The business has been aggressively taking market share on the back of three years of very strong growth following the release of its new A560 cabinet machines and suite of games. In fact, again according to industry feedback, it’s one of a few businesses in the gaming machine industry (both locally and internationally) that has invested heavily into product development at a time when many others have been capital-constrained. And this includes global competitors in America, dominated by IGT (International Gaming Technology), which like Aristocrat in Australia has the lion’s share of the market (about 50%), followed by Bally at 15%, WMS at 15%, and a number of other players at 5%-10% including Konami.
It’s in the US market that the opportunity for AGI gets exciting. There are about one million machines in the US with a replacement cycle of just 70,000 per annum. Conditions are slower in the US than Australia due to the country’s economic challenges, but again, if industry pundits are right, as the economy continues to improve, the expectation is for the potential addressable market to double from here.
Applying an estimated US ship-share ratio for AGI of 10%-15% on current replacement conditions (AGI’s ship-share there is less than 1%), the company has an addressable market in the range of 7,000 to 10,500 annual machine sales. Double this if the market returns to historical averages from bottom of the cycle sales levels.
If all the ducks lined up – the US annual replacement doubles and AGI captures 10% ship-share – the revenue benefit would be in the hundreds of millions, and on similar margins to those in Australia. CEO Danny Gladstone recently relocated to Nevada (Las Vegas) specifically to target the US opportunity.
At its peak, Aristocrat had a 10% market share in the US and 70% in Australia. If analysts are to be believed, AGI is expected to capture similar levels in the US and a 30% share in Australia over time. With Ainsworth and his very experienced management team behind him (200 years’ collective experience), and given very strong sales growth momentum, it’s entirely possible that these current expectations may prove conservative.
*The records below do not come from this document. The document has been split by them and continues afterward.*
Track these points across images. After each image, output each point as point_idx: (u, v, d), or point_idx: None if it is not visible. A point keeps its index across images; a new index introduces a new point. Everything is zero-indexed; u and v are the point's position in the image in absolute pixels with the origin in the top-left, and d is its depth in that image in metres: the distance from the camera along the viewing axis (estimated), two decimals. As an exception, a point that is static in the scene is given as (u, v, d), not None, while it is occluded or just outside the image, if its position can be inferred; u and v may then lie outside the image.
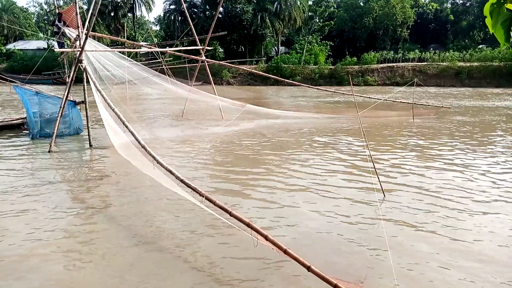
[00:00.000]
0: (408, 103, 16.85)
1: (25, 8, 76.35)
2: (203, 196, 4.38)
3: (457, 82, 41.75)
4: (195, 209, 5.61)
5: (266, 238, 3.67)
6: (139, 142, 6.24)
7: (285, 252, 3.51)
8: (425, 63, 46.67)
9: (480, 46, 56.59)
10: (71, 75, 10.70)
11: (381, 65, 46.64)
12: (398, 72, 44.85)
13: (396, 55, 51.41)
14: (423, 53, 50.76)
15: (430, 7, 65.78)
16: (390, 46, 59.38)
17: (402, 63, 47.18)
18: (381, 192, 6.44)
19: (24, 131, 12.61)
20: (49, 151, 9.84)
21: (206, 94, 15.13)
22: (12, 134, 12.27)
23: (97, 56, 11.43)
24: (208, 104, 15.89)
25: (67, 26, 12.04)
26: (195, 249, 4.73)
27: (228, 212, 4.10)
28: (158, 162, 5.59)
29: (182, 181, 4.90)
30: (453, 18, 63.96)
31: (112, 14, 56.53)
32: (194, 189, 4.64)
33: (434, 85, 41.69)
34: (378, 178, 6.42)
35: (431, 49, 56.62)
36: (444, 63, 44.78)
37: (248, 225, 3.84)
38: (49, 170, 8.45)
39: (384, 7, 56.80)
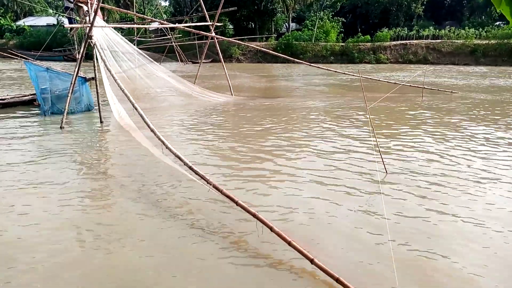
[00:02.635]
0: (417, 87, 16.53)
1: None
2: (210, 184, 4.45)
3: (472, 60, 40.66)
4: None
5: (271, 229, 3.74)
6: (149, 126, 6.30)
7: (289, 244, 3.58)
8: (439, 40, 45.45)
9: (497, 23, 54.85)
10: (81, 52, 10.73)
11: (394, 43, 45.42)
12: (411, 49, 43.74)
13: (410, 32, 50.06)
14: (438, 30, 49.37)
15: (446, -19, 63.64)
16: (404, 23, 57.77)
17: (416, 41, 45.84)
18: (385, 171, 6.41)
19: (36, 107, 12.77)
20: (60, 127, 10.02)
21: (216, 94, 15.36)
22: (24, 111, 12.46)
23: (108, 42, 11.47)
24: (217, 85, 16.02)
25: (77, 1, 11.97)
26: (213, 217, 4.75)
27: (235, 202, 4.16)
28: (167, 147, 5.66)
29: (190, 168, 4.97)
30: (469, -6, 62.02)
31: (121, -11, 55.78)
32: (202, 177, 4.71)
33: (448, 63, 40.80)
34: (385, 167, 6.38)
35: (447, 26, 55.04)
36: (459, 41, 43.48)
37: (254, 215, 3.91)
38: (61, 145, 8.59)
39: (398, -19, 55.08)
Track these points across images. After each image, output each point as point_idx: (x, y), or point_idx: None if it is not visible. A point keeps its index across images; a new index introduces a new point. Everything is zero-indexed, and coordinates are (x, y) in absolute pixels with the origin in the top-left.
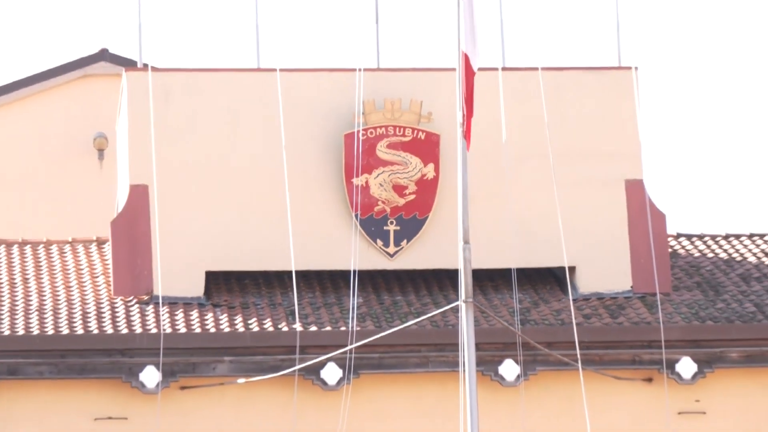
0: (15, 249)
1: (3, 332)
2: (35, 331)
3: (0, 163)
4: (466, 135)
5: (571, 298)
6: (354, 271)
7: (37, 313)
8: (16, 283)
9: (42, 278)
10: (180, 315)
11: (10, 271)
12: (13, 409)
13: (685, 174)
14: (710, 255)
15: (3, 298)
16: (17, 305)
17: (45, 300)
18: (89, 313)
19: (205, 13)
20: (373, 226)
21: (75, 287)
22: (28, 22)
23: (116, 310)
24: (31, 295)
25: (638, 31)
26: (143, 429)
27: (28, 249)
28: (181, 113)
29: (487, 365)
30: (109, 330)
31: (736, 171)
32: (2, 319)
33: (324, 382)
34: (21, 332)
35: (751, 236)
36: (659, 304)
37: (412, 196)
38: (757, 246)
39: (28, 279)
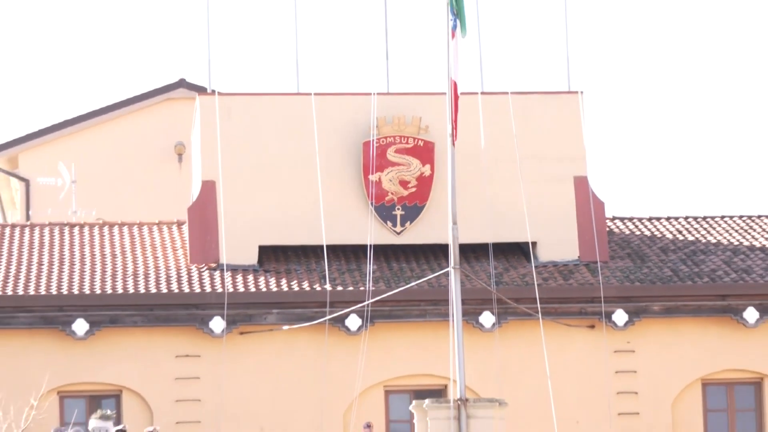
0: (116, 229)
1: (107, 291)
2: (131, 291)
3: (105, 165)
4: (454, 142)
5: (533, 265)
6: (370, 245)
7: (132, 276)
8: (116, 255)
9: (136, 251)
10: (239, 278)
11: (112, 245)
12: (114, 349)
13: (619, 172)
14: (637, 233)
15: (107, 266)
16: (117, 271)
17: (138, 267)
18: (171, 276)
19: (258, 48)
20: (384, 212)
21: (161, 257)
22: (124, 57)
23: (191, 274)
24: (128, 263)
25: (584, 63)
26: (212, 364)
27: (126, 229)
28: (239, 126)
29: (470, 316)
30: (186, 289)
31: (658, 169)
32: (106, 281)
33: (348, 329)
34: (120, 291)
35: (668, 218)
36: (599, 269)
37: (414, 189)
38: (673, 225)
39: (125, 251)
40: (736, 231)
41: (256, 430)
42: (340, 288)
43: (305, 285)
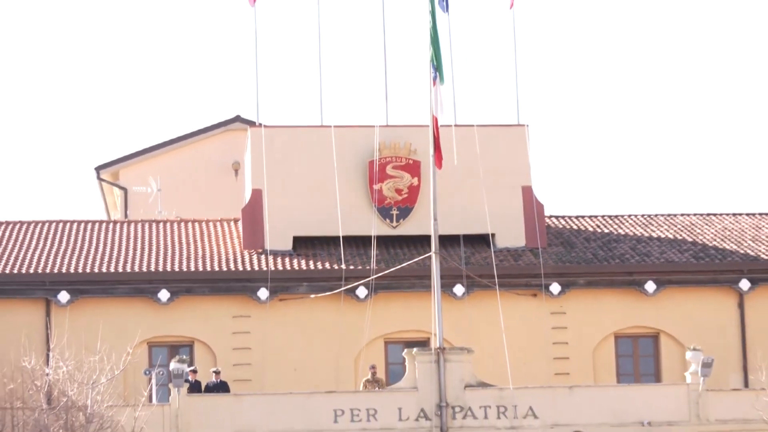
0: (189, 224)
1: (183, 269)
2: (201, 269)
3: (182, 178)
4: (437, 162)
5: (492, 250)
6: (374, 236)
7: (201, 258)
8: (189, 243)
9: (204, 240)
10: (279, 260)
11: (187, 236)
12: (188, 312)
13: (555, 182)
14: (568, 227)
15: (183, 250)
16: (191, 254)
17: (206, 251)
18: (230, 259)
19: (291, 89)
20: (383, 212)
21: (222, 245)
22: (196, 97)
23: (244, 257)
24: (198, 249)
25: (530, 104)
26: (260, 322)
27: (196, 224)
28: (279, 149)
29: (446, 287)
30: (240, 268)
31: (583, 179)
32: (182, 261)
33: (357, 297)
34: (193, 269)
35: (590, 216)
36: (540, 253)
37: (406, 195)
38: (593, 221)
39: (196, 240)
40: (639, 225)
41: (290, 370)
42: (351, 267)
43: (327, 265)
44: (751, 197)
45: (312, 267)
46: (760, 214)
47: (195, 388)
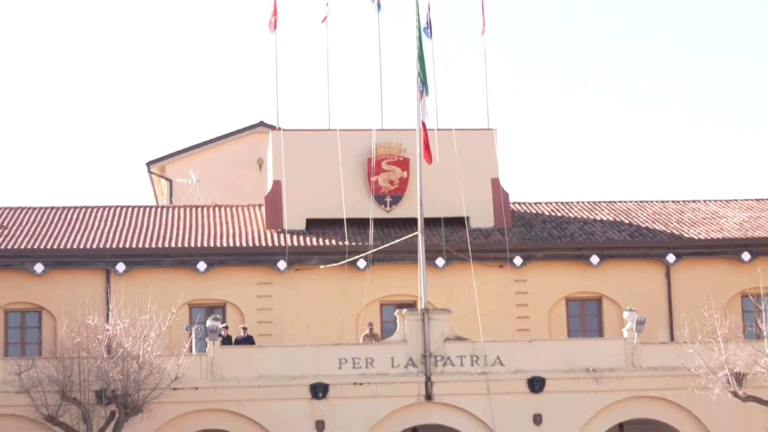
0: (223, 209)
1: (217, 245)
2: (231, 245)
3: (216, 171)
4: (426, 158)
5: (467, 230)
6: (371, 219)
7: (232, 236)
8: (223, 224)
9: (235, 222)
10: (294, 238)
11: (220, 219)
12: (222, 279)
13: (518, 176)
14: (528, 211)
15: (217, 230)
16: (224, 233)
17: (236, 230)
18: (255, 236)
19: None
20: (379, 199)
21: (249, 225)
22: (227, 105)
23: (267, 235)
24: (230, 229)
25: (498, 111)
26: (279, 288)
27: (228, 209)
28: (295, 148)
29: (430, 260)
30: (263, 244)
31: (540, 173)
32: (217, 239)
33: (358, 267)
34: (225, 245)
35: (546, 203)
36: (506, 233)
37: (397, 186)
38: (549, 207)
39: (228, 222)
40: (585, 210)
41: (303, 327)
42: (353, 243)
43: (333, 241)
44: (676, 187)
45: (321, 243)
46: (683, 201)
47: (226, 341)
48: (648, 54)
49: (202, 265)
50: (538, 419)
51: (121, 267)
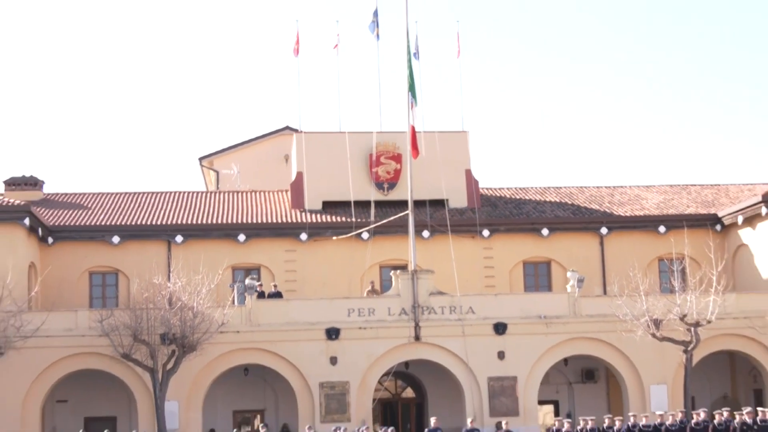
0: (258, 194)
1: (253, 222)
2: (265, 221)
3: (253, 165)
4: (413, 154)
5: (446, 209)
6: (372, 200)
7: (265, 214)
8: (258, 205)
9: (267, 203)
10: (313, 216)
11: (257, 201)
12: (255, 248)
13: (486, 166)
14: (494, 194)
15: (254, 209)
16: (258, 211)
17: (267, 210)
18: (283, 214)
19: (321, 104)
20: (379, 185)
21: (278, 206)
22: (262, 111)
23: (292, 213)
24: (263, 208)
25: (472, 116)
26: (301, 254)
27: (262, 194)
28: (313, 146)
29: (418, 232)
30: (289, 220)
31: (505, 163)
32: (253, 217)
33: (362, 238)
34: (259, 221)
35: (508, 188)
36: (476, 211)
37: (392, 175)
38: (510, 191)
39: (262, 203)
40: (538, 193)
41: (320, 284)
42: (358, 220)
43: (343, 218)
44: (608, 174)
45: (334, 220)
46: (614, 186)
47: (261, 295)
48: (582, 57)
49: (241, 237)
50: (501, 355)
51: (179, 238)
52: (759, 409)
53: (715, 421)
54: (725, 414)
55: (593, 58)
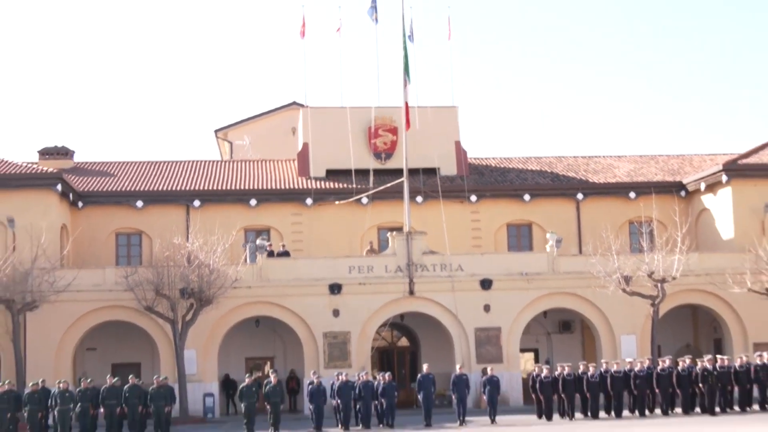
0: (268, 162)
1: (262, 188)
2: (274, 187)
3: (263, 137)
4: (406, 126)
5: (438, 176)
6: (371, 169)
7: (274, 181)
8: (267, 172)
9: (276, 171)
10: (318, 182)
11: (266, 169)
12: (267, 211)
13: (473, 138)
14: (480, 164)
15: (263, 176)
16: (268, 179)
17: (276, 177)
18: (290, 181)
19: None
20: (377, 155)
21: (286, 173)
22: (272, 88)
23: (299, 180)
24: (271, 175)
25: (460, 91)
26: (307, 217)
27: (271, 162)
28: (318, 120)
29: (412, 197)
30: (296, 186)
31: (491, 136)
32: (262, 183)
33: (362, 203)
34: (269, 187)
35: (493, 158)
36: (465, 178)
37: (389, 146)
38: (495, 161)
39: (271, 171)
40: (520, 162)
41: (324, 244)
42: (359, 186)
43: (344, 185)
44: (584, 145)
45: (337, 186)
46: (589, 156)
47: (270, 254)
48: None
49: (253, 201)
50: (487, 308)
51: (196, 203)
52: (718, 356)
53: (679, 368)
54: (688, 361)
55: (574, 40)
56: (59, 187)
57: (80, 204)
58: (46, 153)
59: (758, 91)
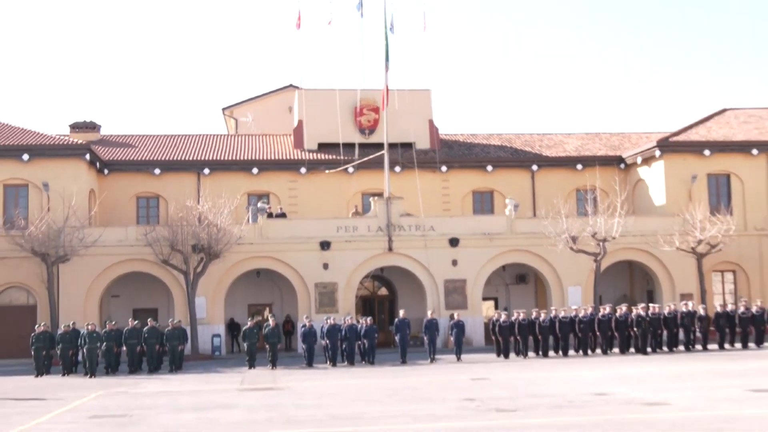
0: (268, 137)
1: (264, 158)
2: (273, 157)
3: (264, 114)
4: (383, 105)
5: (413, 149)
6: (357, 143)
7: (274, 152)
8: (267, 145)
9: (275, 144)
10: (311, 154)
11: (266, 142)
12: (266, 179)
13: (444, 117)
14: (450, 139)
15: (265, 148)
16: (268, 150)
17: (276, 149)
18: (287, 152)
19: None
20: (362, 131)
21: (283, 146)
22: (270, 72)
23: (295, 152)
24: (272, 148)
25: (433, 74)
26: (301, 184)
27: (270, 137)
28: (311, 100)
29: (391, 168)
30: (292, 157)
31: (462, 114)
32: (267, 154)
33: (349, 172)
34: (269, 158)
35: (461, 134)
36: (436, 151)
37: (372, 123)
38: (462, 137)
39: (270, 144)
40: (484, 139)
41: (316, 207)
42: (346, 157)
43: (334, 156)
44: (539, 123)
45: (327, 157)
46: (542, 134)
47: (270, 216)
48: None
49: (255, 170)
50: (454, 263)
51: (206, 171)
52: (650, 305)
53: (617, 314)
54: (624, 309)
55: (532, 34)
56: (88, 156)
57: (106, 171)
58: (76, 127)
59: (689, 74)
Could AGI replicate the past success at Aristocrat? While I’m sure its competitors will pull out all stops to prevent losing buckets of market share, it has been an interesting exercise to graph Ainsworth’s revenue growth over the past few years with that of Aristocrat’s from the mid 1990s.
Sales for Aristocrat grew strongly from $258 million in 1996 to $1.3 billion at their peak. Revenues for AGI are presently $150 million and forecasted to grow to $235 million in FY15. The potential for AGI is still 5.5 times larger based on Aristocrat’s success.
In FY15, AGI will have only caught the tail of Aristocrat’s revenue, just before it went parabolic.
In 1996 Aristocrat had 1.3 billion shares on issue and earnings of 0.02 cents per share. In 2012 AGI had 322 million shares on issue and normalised earnings (backing out the sale of a property for example) of 0.095c per share.
Aristocrat was not generating this level of EPS until it had $500 million revenue. Also, AGI has gross margins of 66% (measured over two years) vs 63% for Aristocrat measured since 1996. On net profit after tax margins, AGI is again far superior at 20% vs Aristocrat’s 11%.
AGI’s share price will likely perform spectacularly well in comparison to Aristocrat’s in its parabolic sales stage. This assumes AGI management can replicate Aristocrat’s revenue trajectory.
AGI has controlled costs on a higher revenue base (not so for Aristocrat), resulting in more of the revenue dropping to the bottom line. Early evidence is of a highly scalable operation and a management team that has the formula set very right this time round.
With Benjamin Graham in the back of my mind however, and noting that I prefer to be conservative when factoring in ‘blue sky’ growth, I would consider a lower price – and lower than $1.80 as offering a large enough margin of safety to begin being interested by this opportunity. The shares have recently fallen from a high of $2.75, so only a little more patience is warranted.